On the left I chose 1.5m of Stockholm in beige for £7 per metre and on the right I got a metre of Trådklöver for £6.
Ikea have a great range of fabrics and there's plenty of choice if you want to go for a bit of colour too. The fabrics I chose are fairly heavyweight and excellent quality considering I got everything for under £17. I got more than I knew I would need of the Stockholm pattern as I was covering a fairly large canvas and I wanted the option to pick out part of the pattern without having any of the beige background showing. I chose the other pattern because I wanted each of the three canvasses to look different and this one gave me the option of having some of the white space showing.
The whole project was so easy and took no more than an hour and a half. Even though you're stretching the fabric over the frame, I recommend ironing it on the reverse before you start, especially if you're using heavyweight fabric. I loosely wrapped the fabric around the large canvas to get the pattern lined up in the way I wanted before tacking it in place on the reverse using thumb tacks. You could use a heavy duty stapler, but I don't have one and anyway, thumb tacks are easier to remove if you need to make adjustments as you go. Once the fabric was in place, I trimmed off the excess and tightened and pinned it all in place. I found a hammer was useful, especially to get the pins in properly on the corners where you have to push through several layers of fabric.

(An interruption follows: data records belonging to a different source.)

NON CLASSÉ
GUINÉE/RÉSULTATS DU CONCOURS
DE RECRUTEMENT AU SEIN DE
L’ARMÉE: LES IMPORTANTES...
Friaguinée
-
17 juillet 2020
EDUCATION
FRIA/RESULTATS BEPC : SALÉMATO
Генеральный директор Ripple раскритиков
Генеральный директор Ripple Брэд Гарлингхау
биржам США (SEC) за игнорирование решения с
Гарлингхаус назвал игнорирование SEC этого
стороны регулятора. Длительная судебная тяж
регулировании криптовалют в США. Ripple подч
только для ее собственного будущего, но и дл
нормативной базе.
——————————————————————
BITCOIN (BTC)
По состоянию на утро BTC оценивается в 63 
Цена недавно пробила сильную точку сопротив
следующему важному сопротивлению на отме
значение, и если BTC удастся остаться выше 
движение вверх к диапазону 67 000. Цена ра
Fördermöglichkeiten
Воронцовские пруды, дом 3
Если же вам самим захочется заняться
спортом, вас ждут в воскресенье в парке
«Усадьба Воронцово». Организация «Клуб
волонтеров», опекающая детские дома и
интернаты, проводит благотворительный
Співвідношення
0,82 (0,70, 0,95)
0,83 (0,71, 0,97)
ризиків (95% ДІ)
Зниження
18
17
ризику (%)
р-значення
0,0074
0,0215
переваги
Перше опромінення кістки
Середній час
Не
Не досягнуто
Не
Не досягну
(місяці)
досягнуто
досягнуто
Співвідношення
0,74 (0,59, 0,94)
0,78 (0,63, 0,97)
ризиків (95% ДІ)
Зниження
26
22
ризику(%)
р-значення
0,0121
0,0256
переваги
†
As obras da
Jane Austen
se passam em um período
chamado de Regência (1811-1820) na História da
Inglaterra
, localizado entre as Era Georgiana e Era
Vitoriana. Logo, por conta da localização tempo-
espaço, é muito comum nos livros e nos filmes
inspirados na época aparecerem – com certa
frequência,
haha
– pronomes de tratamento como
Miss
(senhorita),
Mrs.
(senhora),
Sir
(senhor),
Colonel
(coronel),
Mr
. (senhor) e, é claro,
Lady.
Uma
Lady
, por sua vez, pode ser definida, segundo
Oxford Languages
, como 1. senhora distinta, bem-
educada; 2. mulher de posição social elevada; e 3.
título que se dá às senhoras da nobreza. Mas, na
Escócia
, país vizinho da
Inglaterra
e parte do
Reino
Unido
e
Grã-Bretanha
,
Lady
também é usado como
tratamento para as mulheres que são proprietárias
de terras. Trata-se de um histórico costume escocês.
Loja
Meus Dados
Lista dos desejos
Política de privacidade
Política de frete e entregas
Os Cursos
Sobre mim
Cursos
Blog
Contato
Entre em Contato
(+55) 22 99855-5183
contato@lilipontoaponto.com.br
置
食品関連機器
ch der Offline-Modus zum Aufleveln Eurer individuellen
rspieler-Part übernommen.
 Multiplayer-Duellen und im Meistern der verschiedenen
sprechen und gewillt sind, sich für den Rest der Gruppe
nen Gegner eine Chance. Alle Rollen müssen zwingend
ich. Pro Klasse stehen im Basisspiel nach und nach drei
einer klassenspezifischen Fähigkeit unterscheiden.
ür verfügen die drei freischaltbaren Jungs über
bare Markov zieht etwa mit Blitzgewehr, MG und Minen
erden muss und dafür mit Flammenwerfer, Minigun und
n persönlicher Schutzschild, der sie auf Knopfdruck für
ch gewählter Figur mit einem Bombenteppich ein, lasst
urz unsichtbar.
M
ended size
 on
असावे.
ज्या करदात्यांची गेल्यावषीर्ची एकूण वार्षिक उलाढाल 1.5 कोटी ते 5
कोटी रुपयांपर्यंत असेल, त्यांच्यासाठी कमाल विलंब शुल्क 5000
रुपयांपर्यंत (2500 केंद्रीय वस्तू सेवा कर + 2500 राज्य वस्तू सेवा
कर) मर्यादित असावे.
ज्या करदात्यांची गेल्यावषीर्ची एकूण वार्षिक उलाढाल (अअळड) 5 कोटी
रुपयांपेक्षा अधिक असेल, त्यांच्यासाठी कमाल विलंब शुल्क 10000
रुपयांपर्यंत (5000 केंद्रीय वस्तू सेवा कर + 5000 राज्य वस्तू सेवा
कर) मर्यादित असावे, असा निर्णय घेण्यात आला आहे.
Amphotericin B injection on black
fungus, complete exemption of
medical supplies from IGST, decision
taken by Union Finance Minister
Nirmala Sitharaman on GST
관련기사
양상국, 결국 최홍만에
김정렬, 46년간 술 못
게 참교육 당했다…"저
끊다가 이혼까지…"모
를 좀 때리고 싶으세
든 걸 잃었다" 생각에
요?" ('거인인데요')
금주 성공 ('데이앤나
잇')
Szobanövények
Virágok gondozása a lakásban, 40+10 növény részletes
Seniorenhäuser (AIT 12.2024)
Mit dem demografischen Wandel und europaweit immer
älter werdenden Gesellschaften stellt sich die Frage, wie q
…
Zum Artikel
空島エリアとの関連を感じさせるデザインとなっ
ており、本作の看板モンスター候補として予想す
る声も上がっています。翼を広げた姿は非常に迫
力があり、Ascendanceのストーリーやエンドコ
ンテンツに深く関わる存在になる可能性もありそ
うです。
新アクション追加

Here's the before and after, a great improvement I think!
I love how the fabric kind of resembles a street map and by taking only the middle of the pattern, it's more abstract and less obviously a leaf pattern. Remember that if you are covering an existing painting, you'll need a heavyweight fabric in a darker colour to stop the pattern underneath from showing through. It also covers the texture of the original piece, something that would have also been harder to cover with painting alone.
The three bedroom canvasses were already white so there was no need to worry about those things. The pattern placement was a bit more random though, as there wasn't much room for manoeuvre once I'd laid them out on the fabric.
I decided I wanted to middle canvas to have an all over pattern, so placed that one first then worked out where the other two could fit while still leaving enough fabric to wrap round and pin in place (these are deeper frames) before cutting the pieces out. Here's the back of one of them to show you how they are attached.
So easy! Here's the before and after. I decided the cushions were too much with the pattern on the wall as well so I just reversed them to plain black.
If you fancy giving this project a go, you can pick up very reasonably priced canvasses from places like Hobbycraft. You can currently get three of the 40x40cm ones I used in the bedroom on offer for the bargain price of £10 at the moment and you can see their full range here.
I've also rounded up 10 really great fabrics that would be perfect for this type of project, all prices are per metre.
1. 'Mayrose D' £22.50 from Liberty A bold floral that's not too bright or overly fussy.
2. 'Majken' in grey and orange £6 from Ikea Perfect for kitchens and dining spaces.
3. 'Pavillin' in mustard £54 from Mini Moderns Also great for kitchens or any mid century inspired scheme.
4. 'Nazca' in Indian Blue £16 from John Lewis Great if you like a more boho look.
5. 'Kuuskajasakri' by Marimekko £46 at Skandium A pattern that will look more like a painting than a pattern.
6. 'Susanna Tana lawn' in pink £22.50 from Liberty Bold but feminine, this would be great in a bedroom.
7. 'Ramga' in green £14 from Fabrics Galore Great if you don't like florals and want something a bit more urban.
8. 'Trådklöver' in hearts £7 from Ikea A good choice for a kids room.
9. 'Dandelion Clocks' by Sanderson in blue and green £39 from John Lewis A total classic for modern or traditional living rooms.
10. 'Jurmo' by Marimekko £39 at Skandium A calming print that works either way up.
Let me know if you give this a go yourself!